## REQUIRED ACTION 1
Answer the following questions from the text on the Atlas GraphQL API.
(a) Because App Services enforces collection rules for all incoming GraphQL requests, what must be defined?
(b) What value does a field have in the returned document if App Services omits it?
(c) If no existing data is available, what can be inserted so that a schema can be generated?
## REQUIRED ACTION 2
Proceed with the text on the Atlas GraphQL API, writing on from its final sentence.

## SELECTED TEXT
* * * * *
You can expose data from a MongoDB collection to client applications through the Atlas GraphQL API. Atlas App Services automatically generates GraphQL types and resolvers based on the collection schema and enforces collection rules for all GraphQL operations.

App Services enforces collection rules for all incoming GraphQL requests, so you need to define at least one collection role with the permissions that your application requires.

All GraphQL requests include an authentication token that identifies the logged in App Services user that sent the request. App Services evaluates a role for every document included in a GraphQL operation and only returns fields and documents that the user has permission to see. If App Services omits a field, the field has a null value in the returned document.

GraphQL requires that all data conforms to a well-defined type, so you must define a schema for documents in the collection. App Services automatically generates GraphQL types and resolvers for documents in the collection based on the collection schema and regenerates new types whenever the schema changes.

Note

Automatically Generate a Schema

App Services can generate a collection schema for you based on a sample of existing documents in the collection. If you don't have existing data, you can insert a new document that has a mock implementation of the fields you want to include in your schema and then generate a schema based on the mock.
* * * * *
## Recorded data
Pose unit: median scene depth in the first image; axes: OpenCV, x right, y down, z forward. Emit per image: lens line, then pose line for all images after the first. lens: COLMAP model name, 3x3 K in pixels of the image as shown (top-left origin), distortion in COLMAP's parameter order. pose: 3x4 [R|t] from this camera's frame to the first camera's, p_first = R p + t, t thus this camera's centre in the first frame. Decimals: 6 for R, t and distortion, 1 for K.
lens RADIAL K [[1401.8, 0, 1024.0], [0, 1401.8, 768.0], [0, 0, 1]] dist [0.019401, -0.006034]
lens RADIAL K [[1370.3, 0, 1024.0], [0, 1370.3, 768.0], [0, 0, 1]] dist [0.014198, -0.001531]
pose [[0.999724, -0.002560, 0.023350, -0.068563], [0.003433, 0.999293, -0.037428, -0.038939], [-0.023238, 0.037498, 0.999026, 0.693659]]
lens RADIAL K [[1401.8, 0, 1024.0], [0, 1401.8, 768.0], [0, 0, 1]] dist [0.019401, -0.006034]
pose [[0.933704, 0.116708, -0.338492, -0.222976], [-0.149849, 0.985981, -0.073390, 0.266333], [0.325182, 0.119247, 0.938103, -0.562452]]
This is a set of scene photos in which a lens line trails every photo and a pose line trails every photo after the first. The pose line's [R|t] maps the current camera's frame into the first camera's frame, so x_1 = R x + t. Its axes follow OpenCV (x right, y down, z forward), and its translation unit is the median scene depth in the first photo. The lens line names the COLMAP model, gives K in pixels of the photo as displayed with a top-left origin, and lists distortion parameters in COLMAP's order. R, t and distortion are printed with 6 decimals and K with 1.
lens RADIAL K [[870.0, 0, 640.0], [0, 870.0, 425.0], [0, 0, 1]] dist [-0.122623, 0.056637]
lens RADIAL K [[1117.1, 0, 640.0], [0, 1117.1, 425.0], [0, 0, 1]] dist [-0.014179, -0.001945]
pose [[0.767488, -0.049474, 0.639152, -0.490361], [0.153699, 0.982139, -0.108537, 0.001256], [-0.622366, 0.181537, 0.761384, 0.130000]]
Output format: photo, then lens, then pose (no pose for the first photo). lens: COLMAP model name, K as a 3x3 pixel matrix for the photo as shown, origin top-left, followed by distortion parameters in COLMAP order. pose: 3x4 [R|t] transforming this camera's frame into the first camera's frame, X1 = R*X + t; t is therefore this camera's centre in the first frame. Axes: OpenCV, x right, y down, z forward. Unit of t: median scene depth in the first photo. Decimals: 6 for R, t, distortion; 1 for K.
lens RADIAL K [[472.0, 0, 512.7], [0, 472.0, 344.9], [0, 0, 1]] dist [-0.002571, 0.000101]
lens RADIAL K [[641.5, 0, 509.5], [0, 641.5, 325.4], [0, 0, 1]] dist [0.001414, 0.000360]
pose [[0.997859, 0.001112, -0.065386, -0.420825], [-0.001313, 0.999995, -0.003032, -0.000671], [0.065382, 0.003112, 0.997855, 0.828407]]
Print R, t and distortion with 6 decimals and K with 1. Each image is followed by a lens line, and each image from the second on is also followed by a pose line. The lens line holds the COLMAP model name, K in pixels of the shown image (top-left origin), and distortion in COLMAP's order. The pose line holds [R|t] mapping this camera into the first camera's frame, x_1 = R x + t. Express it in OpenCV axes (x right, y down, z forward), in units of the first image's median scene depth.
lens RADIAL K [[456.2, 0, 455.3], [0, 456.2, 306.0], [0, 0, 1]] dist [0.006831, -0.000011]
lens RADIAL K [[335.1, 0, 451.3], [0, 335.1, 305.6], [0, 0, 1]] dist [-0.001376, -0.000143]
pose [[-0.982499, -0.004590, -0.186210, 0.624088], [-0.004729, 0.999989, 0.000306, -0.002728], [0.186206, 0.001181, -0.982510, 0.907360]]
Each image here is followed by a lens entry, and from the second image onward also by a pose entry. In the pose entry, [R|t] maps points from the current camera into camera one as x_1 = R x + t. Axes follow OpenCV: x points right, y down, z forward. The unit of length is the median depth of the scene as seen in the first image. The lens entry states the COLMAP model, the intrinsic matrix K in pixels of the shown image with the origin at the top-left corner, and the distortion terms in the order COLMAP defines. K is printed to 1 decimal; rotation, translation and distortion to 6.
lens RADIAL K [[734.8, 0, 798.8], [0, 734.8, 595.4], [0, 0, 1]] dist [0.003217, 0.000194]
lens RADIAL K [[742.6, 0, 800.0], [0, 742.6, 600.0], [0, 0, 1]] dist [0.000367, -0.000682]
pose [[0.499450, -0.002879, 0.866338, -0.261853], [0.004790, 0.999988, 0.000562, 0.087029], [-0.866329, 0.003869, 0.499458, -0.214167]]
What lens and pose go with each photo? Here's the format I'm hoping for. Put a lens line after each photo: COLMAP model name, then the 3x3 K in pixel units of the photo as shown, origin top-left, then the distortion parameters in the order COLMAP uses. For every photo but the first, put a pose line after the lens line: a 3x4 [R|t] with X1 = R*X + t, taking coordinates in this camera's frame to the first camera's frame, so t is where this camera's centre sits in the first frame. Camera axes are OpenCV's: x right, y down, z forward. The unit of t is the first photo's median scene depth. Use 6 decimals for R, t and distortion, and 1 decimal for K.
* * * * *
## WRITTEN RESPONSE 1
(a) At least one collection role with the permissions that the application requires.
(b) A null value.
(c) A new document that has a mock implementation of the fields to be included in the schema.

## WRITTEN RESPONSE 2
You can define relationships that connect each document in the collection to one or more documents in a foreign collection. To learn how to define a relationship, see Define a Relationship.

Relationships allow you to fluently reference and query related documents in GraphQL read and write operations. For example, you can query for a person and include the full document for each of their children from the same people collection:

query {
person(query: { name: "Molly Weasley" }) {
_id
name
age
picture
children {
_id
name
age
picture
}
}
}

App Services names the GraphQL types that it generates based on the data type that documents in the collection conform to. You can configure the name of the GraphQL types by setting the title field in a schema to the name of the data type that the schema defines.

There are three situations where you can set the title field:

  • You can define the type name for each document in a collection by setting title at the root level of the schema. If you don't specify a title, App Services uses the name of the collection instead.

  • You can define the type name for an embedded object by setting title in the embedded object schema.

  • You can define the type name for a field that has a defined relationship by setting title in the field schema. App Services uses the title instead of the defined field name when it resolves relationships in GraphQL.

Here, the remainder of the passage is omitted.